Lyre-shaped organ

from Wikipedia, the free encyclopedia

The lyre-shaped organ (also lyriform organ) is one of the sensory organs of arachnids (arachnida). Several split sensory organs are arranged parallel to a group and serve to perceive vibrations in the environment.

Arachnids can vibrate across a substrate, e.g. B. spread the ground, leaves or a spider web, perceive through their lyre-shaped organs. These are found in large numbers all over the body, but especially on the legs. This allows them to determine whether there are potential prey or enemies nearby. The spiders of the genus Dolomedes , which can walk on the surface of the water, use these sensory organs to locate insects that have fallen into the water. An important task of the lyre-shaped organs in the vicinity of joints is also to provide information about the position of the limbs in relation to one another. So they can also serve as proprioceptors .

The perception of air vibrations, on the other hand, is mostly carried out by other mechanoreceptors in arachnids, the trichobothria . The scorpions have no lyre-shaped organs. In this group of arachnids, the fissile organs are distributed irregularly over different areas of the body.

Gaubert first used the term lyre-shaped organ in his work Note sur les organes lyriformes des Arachnides in 1890 . He used it to describe sensory organs arranged in parallel, which are reminiscent of the strings of a lyre due to their different lengths. The cleft sense organs are narrow pit-like depressions in the cuticle , which are covered by a thin membrane. This transfers deformations, which arise from pressure on the relatively rigid cuticle, to two nerve endings , which transmit the stimulus. More than 20 sensory cleft organs can be arranged next to one another. Their lengths can be between 15 and 120 micrometers. Model tests have shown that this arrangement improves the perception of different stimuli and the intensity of the stimuli can be differentiated over a wide range.

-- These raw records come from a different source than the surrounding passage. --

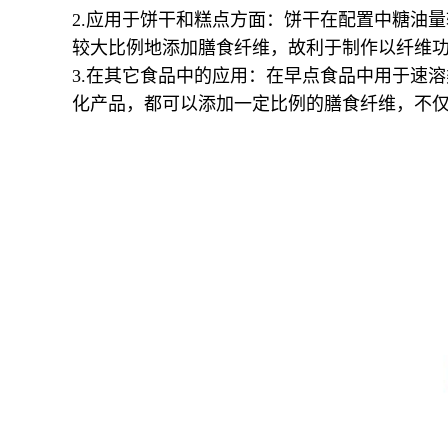
2.应用于饼干和糕点方面：饼干在配置中糖油
较大比例地添加膳食纤维，故利于制作以纤维
3.在其它食品中的应用：在早点食品中用于速
化产品，都可以添加一定比例的膳食纤维，不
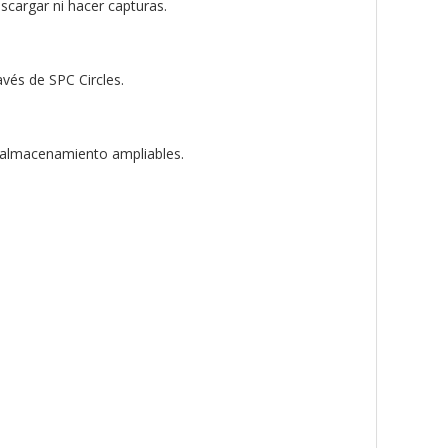
scargar ni hacer capturas.
vés de SPC Circles.
e almacenamiento ampliables.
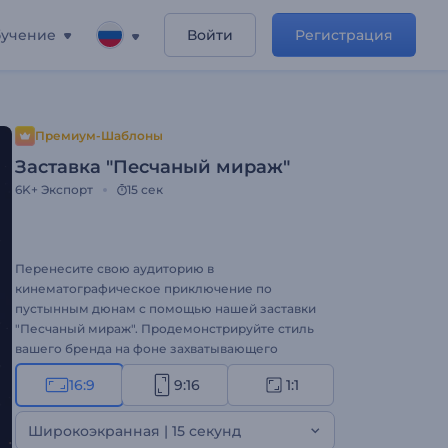
учение
Войти
Регистрация
Премиум-Шаблоны
Заставка "Песчаный мираж"
6K+
Экспорт
15 сек
Перенесите свою аудиторию в
кинематографическое приключение по
пустынным дюнам с помощью нашей заставки
"Песчаный мираж". Продемонстрируйте стиль
вашего бренда на фоне захватывающего
восхода солнца над величественными дюнами.
16:9
9:16
1:1
Хотите ли вы поделиться своим посланием или
показать логотип, этот шаблон захватит
зрителей от начала и до конца. Загрузите свой
Широкоэкранная | 15 секунд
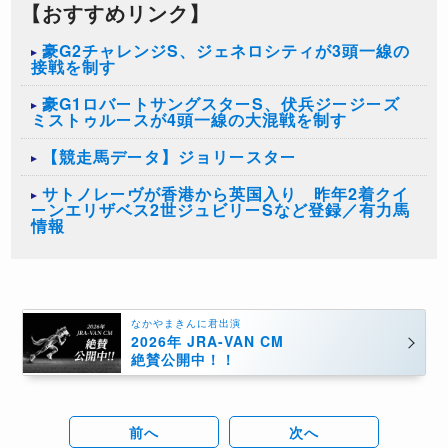
【おすすめリンク】
豪G2チャレンジS、ジェネロシティが3頭一線の
接戦を制す
豪G1ロバートサングスターS、伏兵ジージーズ
ミストゥルースが4頭一線の大混戦を制す
【競走馬データ】ジョリースター
サトノレーヴが香港から英国入り 昨年2着クイ
ーンエリザベス2世ジュビリーSなど登録／有力馬
情報
なかやまきんに君出演
2026年 JRA-VAN CM
絶賛公開中！！
前へ
次へ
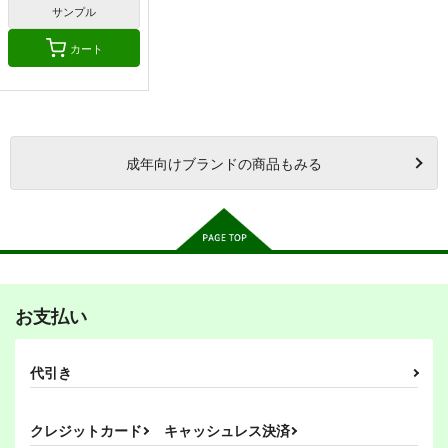
サンプル
カート
成年
向けブランドの商品もみる
お支払い
代引き
クレジットカード
キャッシュレス決済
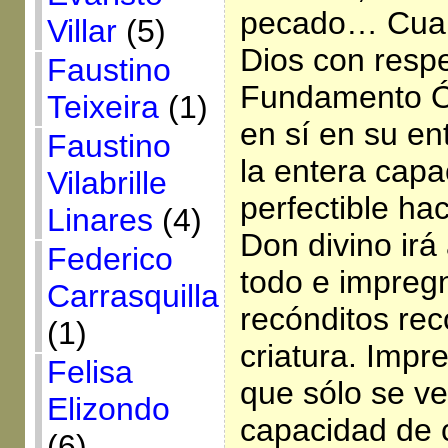
pecado… Cuan
Villar
(5)
Dios con resp
Faustino
Fundamento Ón
Teixeira
(1)
en sí en su e
Faustino
la entera capa
Vilabrille
perfectible hac
Linares
(4)
Don divino ir
Federico
todo e impreg
Carrasquilla
recónditos re
(1)
criatura. Impr
Felisa
que sólo se ve
Elizondo
capacidad de 
(6)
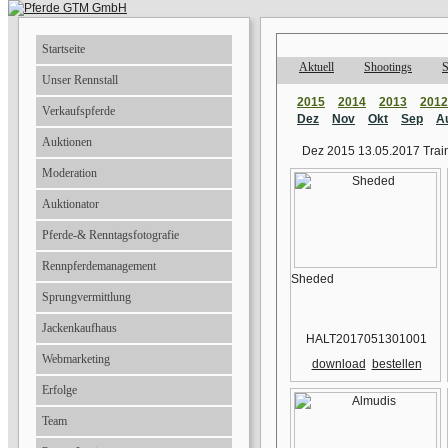
Startseite
Aktuell
Shootings
S
Unser Rennstall
2015
2014
2013
2012
Verkaufspferde
Dez
Nov
Okt
Sep
A
Auktionen
Dez 2015 13.05.2017 Trai
Moderation
Auktionator
Pferde-& Renntagsfotografie
Rennpferdemanagement
Sheded
Sprungvermittlung
Jackenkaufhaus
HALT2017051301001
Webmarketing
download
bestellen
Erfolge
Team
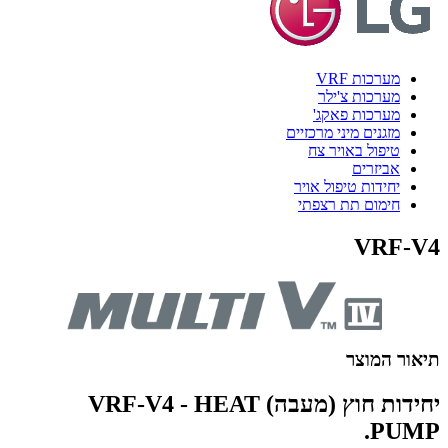
מערכות VRF
מערכות צ'ילר
מערכות פאקג'
מזגנים מיני מרכזיים
טיפול באויר צח
אביזרים
יחידות טיפול אויר
חימום תת רצפתי
VRF-V4
תיאור המוצר
יחידות חוץ (מעבה) VRF-V4 - HEAT
PUMP.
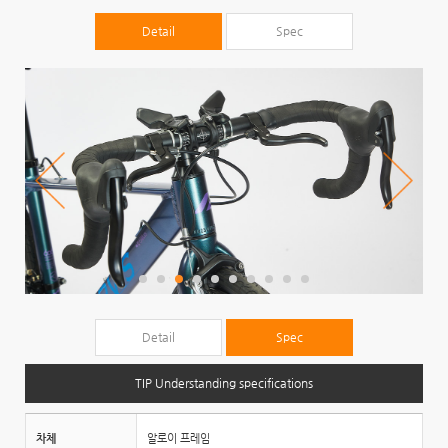
Detail
Spec
Detail
Spec
TIP Understanding specifications
차체
알로이 프레임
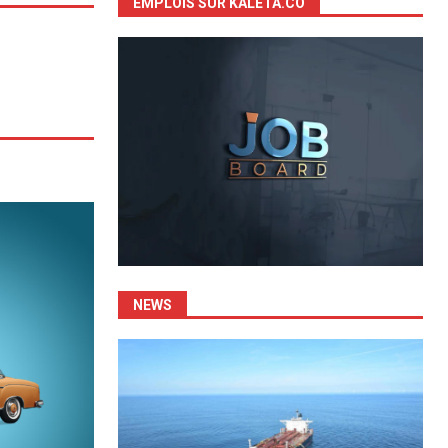
EMPLOIS SUR KALETA.CO
NEWS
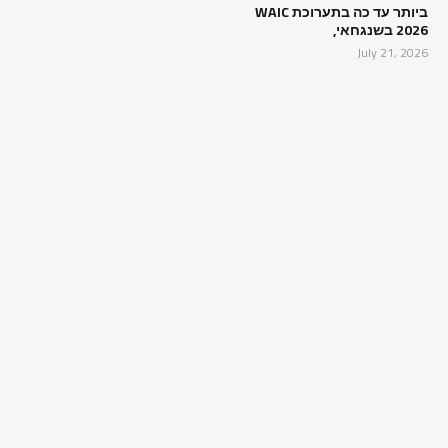
ביותר עד כה בתערוכת WAIC
2026 בשנגחאי,
July 21, 2026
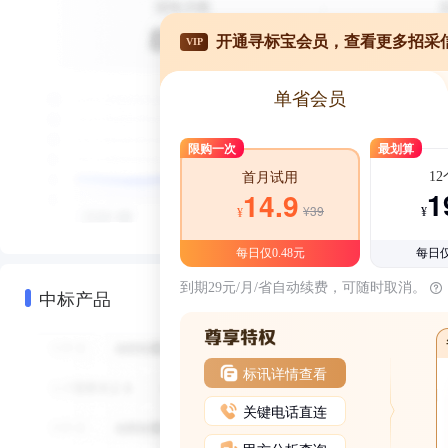
开通寻标宝会员，查看更多招采
VIP
单省会员
限购一次
最划算
1
首月试用
1
14.9
¥39
¥
¥
每日仅0.48元
每日仅
到期29元/月/省自动续费，可随时取消。
中标产品
标讯详情查看
关键电话直连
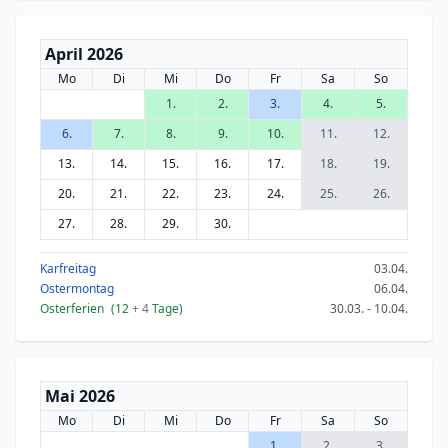
April 2026
Mo
Di
Mi
Do
Fr
Sa
So
1.
2.
3.
4.
5.
6.
7.
8.
9.
10.
11.
12.
13.
14.
15.
16.
17.
18.
19.
20.
21.
22.
23.
24.
25.
26.
27.
28.
29.
30.
Karfreitag
03.04.
Ostermontag
06.04.
Osterferien
(12
+ 4
Tage)
30.03. - 10.04.
Mai 2026
Mo
Di
Mi
Do
Fr
Sa
So
1.
2.
3.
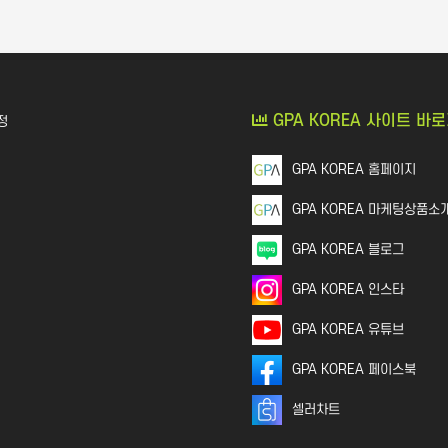
GPA KOREA 사이트 바
정
GPA KOREA 홈페이지
GPA KOREA 마케팅상품소
GPA KOREA 블로그
GPA KOREA 인스타
GPA KOREA 유튜브
GPA KOREA 페이스북
셀러차트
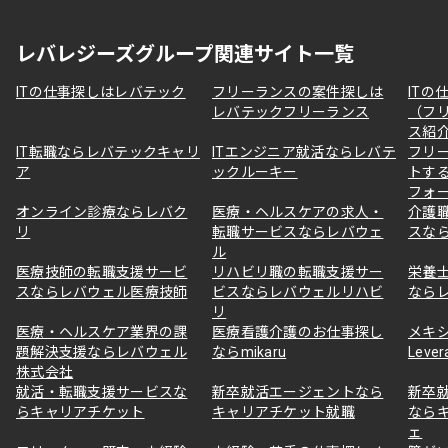
レバレジーズグループ関連サイト一覧
ITの仕事探しはレバテック
フリーランスの案件探しは
ITの
レバテックフリーランス
（フ
ス紹
IT転職ならレバテックキャリ
ITエンジニア就活ならレバテ
フリ
ア
ックルーキー
トす
フォ
オンライン診療ならレバク
医療・ヘルスケアの求人・
介護
リ
転職サービスならレバウェ
スな
ル
医療技師の転職支援サービ
リハビリ職の転職支援サー
栄養
スならレバウェル医療技師
ビスならレバウェルリハビ
なら
リ
医療・ヘルスケア業界の課
医療看護介護のお仕事探し
メキ
題解決支援ならレバウェル
ならmikaru
Lever
株式会社
就活・転職支援サービスな
新卒就活エージェントなら
新卒
らキャリアチケット
キャリアチケット就職
なら
ェ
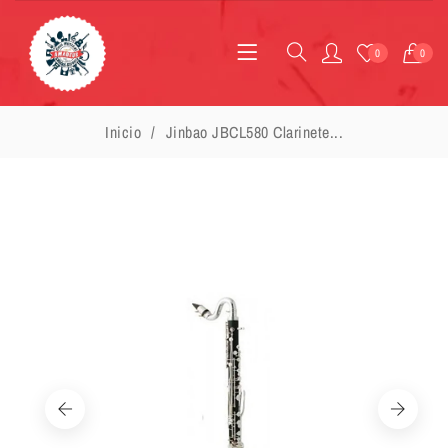
0
0
Inicio
Jinbao JBCL580 Clarinete...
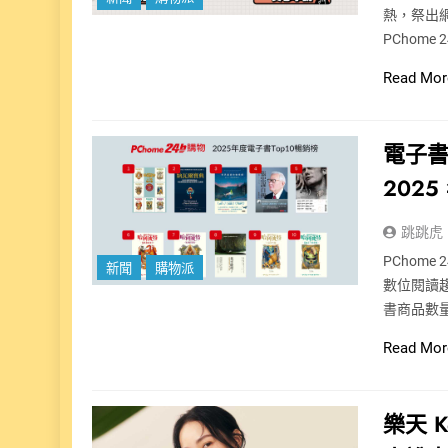
熱，祭出
PChome
Read Mor
電子書
202
跳跳虎
PChom
新聞
購物派
數位閱讀趨
書商品數
Read Mor
樂天 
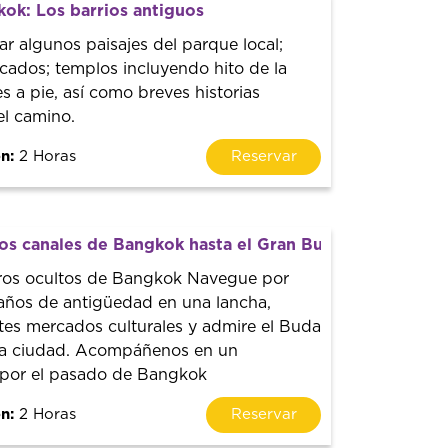
ok: Los barrios antiguos
r algunos paisajes del parque local;
ados; templos incluyendo hito de la
es a pie, así como breves historias
el camino.
n:
2 Horas
Reservar
os canales de Bangkok hasta el Gran Buda y los mercad
oros ocultos de Bangkok Navegue por
años de antigüedad en una lancha,
tes mercados culturales y admire el Buda
la ciudad. Acompáñenos en un
e por el pasado de Bangkok
n:
2 Horas
Reservar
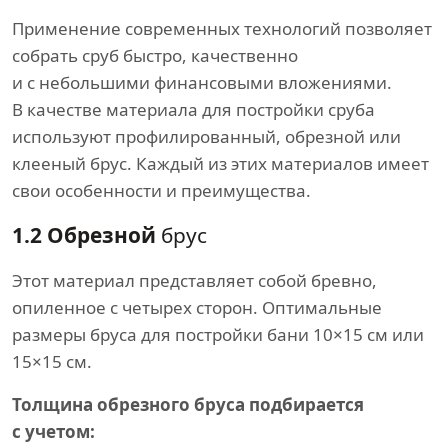
Применение современных технологий позволяет
собрать сруб быстро, качественно
и с небольшими финансовыми вложениями.
В качестве материала для постройки сруба
используют профилированный, обрезной или
клееный брус. Каждый из этих материалов имеет
свои особенности и преимущества.
1.2 Обрезной
брус
Этот материал представляет собой бревно,
опиленное с четырех сторон. Оптимальные
размеры бруса для постройки бани 10×15 см или
15×15 см.
Толщина обрезного бруса подбирается
с учетом:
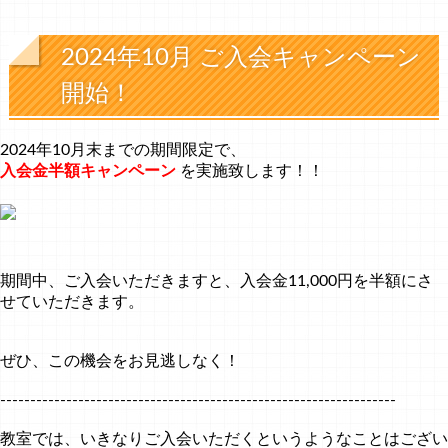
2024年10月 ご入会キャンペーン
開始！
2024年10月末までの期間限定で、
入会金半額キャンペーン
を実施致します！！
期間中、ご入会いただきますと、入会金11,000円を半額にさ
せていただきます。
ぜひ、この機会をお見逃しなく！
------------------------------------------------------------------
教室では、いきなりご入会いただくというようなことはござい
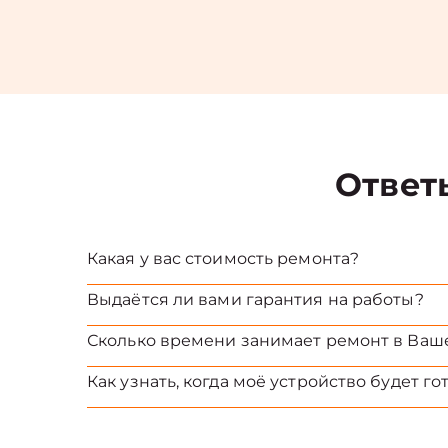
Ответ
Какая у вас стоимость ремонта?
Выдаётся ли вами гарантия на работы?
Сколько времени занимает ремонт в Ваш
Как узнать, когда моё устройство будет го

Substrate vibrations can also be used by the spiders for communication and perceived with the lyre-shaped organs. As soon as a male spider encounters a female's pheromone trail , it drums high-frequency signals with the pedipalps onto the substrate, which the female can still decipher at a distance of one to two meters. The female responds with a specific signal. The temporal pattern of drumming and the proportion of low-frequency vibrations that are additionally generated by the males with the opisthosoma differ in different species of spiders.

literature

Individual evidence

  1. ^ Paul Gaubert: Note sur les organes lyriformes des Arachnides. In: Bulletin de la Société Philomatique de Paris, Series 8 , Vol. 3 (1890), Issue 1, pp. 14-16.
  2. ^ Friedrich G. Barth and Peter Pickelmann: Lyriform slit sense organs. Modeling on an arthropod mechanoreceptor. In: Journal of Comparative Physiology / A: Neuroethology, Sensory, Neural, and Behavioral Physiology , Vol. 103 (1975), Issue 1, pp. 39-54, ISSN  0340-7594
  3. Gerhard Heldmaier and Gerhard Neuweiler: Comparative Animal Physiology, Vol. 1: Neuro- and Sensory Physiology , p. 166.